That appears to be a dubious installation unless there is serious insulation or a concrete wall behind the slate roofing tiles. I remember the sides of that stove glowing cherry red on many an evening.


----------



## woodsmaster (Apr 12, 2011)

I don't think I ever had the sides red but I did get the chimminey red a couple of times on accident. usually it will shut the air off automatically before it would get that hot. Dont Know what the clearences are suppost to be but its been there for 30 some years with no problem. It's only about 13 - 14 " from the slate at the closest spot.
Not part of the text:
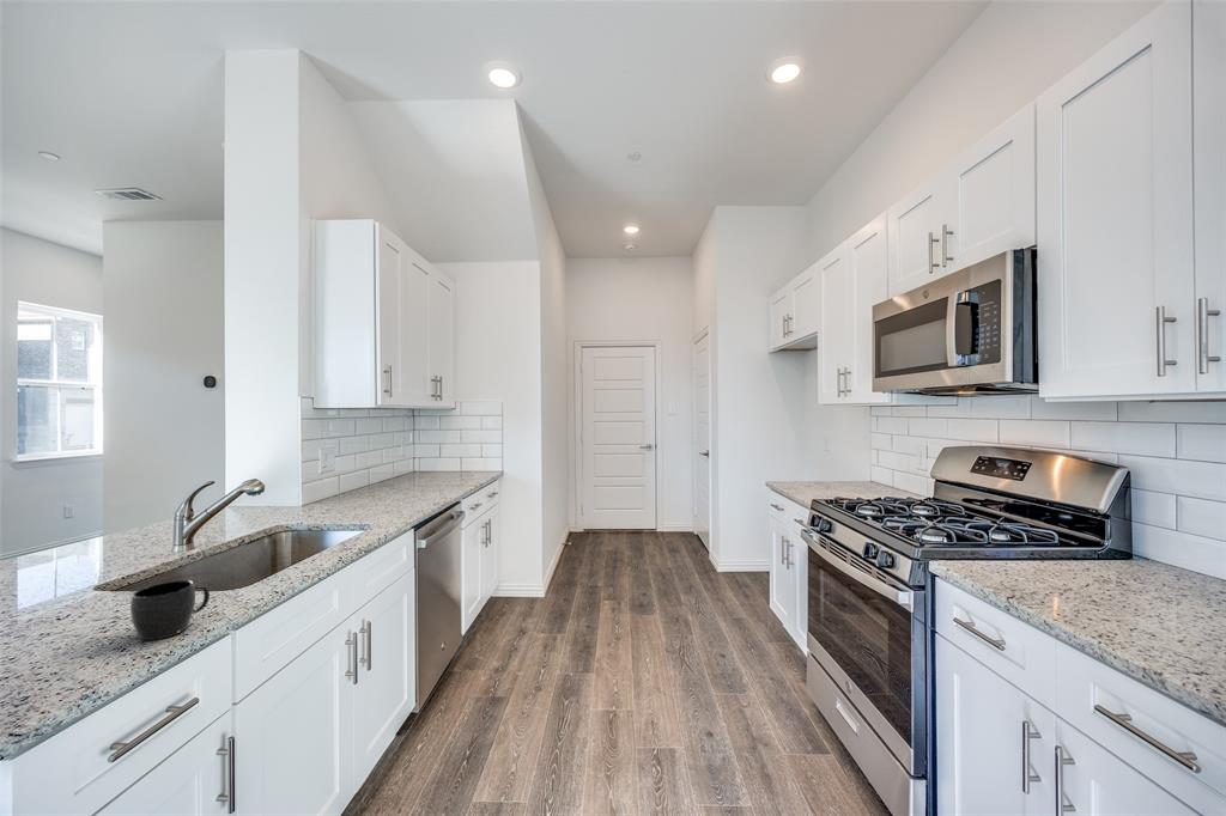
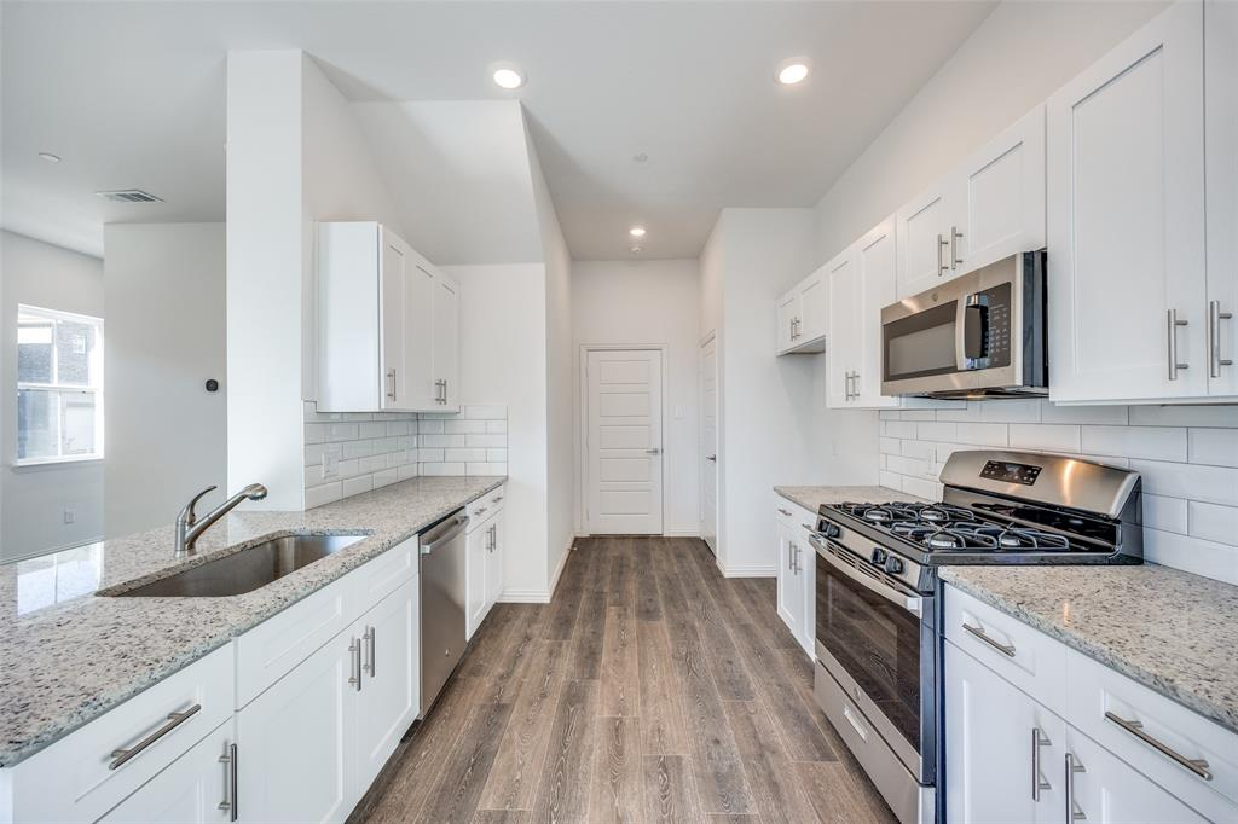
- mug [129,579,211,641]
I don't plan on using it anymore so no worries.


----------



## Battenkiller (Apr 13, 2011)

Cool!

First stove I ever burned in back in the 70s.  Don't remember it getting red, but I scorched a broom handle 3' away in the corner.  Me and two other guys living together in an old Victorian home.  We knew nothing about heating with wood, and I am pretty sure nothing remotely seasoned ever made it inside the stove.  Got us through the worse of that winter, but I was upstairs and the stove was downstairs.  I had enough of freezing my ass off and left without ever knowing exactly how much creosote we manufactured in that thing, but it probably was enough that I'd be mortified posting pics here on Hearth.com.  :lol:


----------



## tfdchief (Apr 13, 2011)

Battenkiller said:
			
		

> Cool!
> 
> First stove I ever burned in back in the 70s.  Don't remember it getting red, but I scorched a broom handle 3' away in the corner.  Me and two other guys living together in an old Victorian home.  We knew nothing about heating with wood, and I am pretty sure nothing remotely seasoned ever made it inside the stove.  Got us through the worse of that winter, but I was upstairs and the stove was downstairs.  I had enough of freezing my ass off and left without ever knowing exactly how much creosote we manufactured in that thing, but it probably was enough that I'd be mortified posting pics here on Hearth.com.  :lol:


 Ain't it amazing what we got away with before we knew better?   :ahhh: Yikes, I could tell some stories!


----------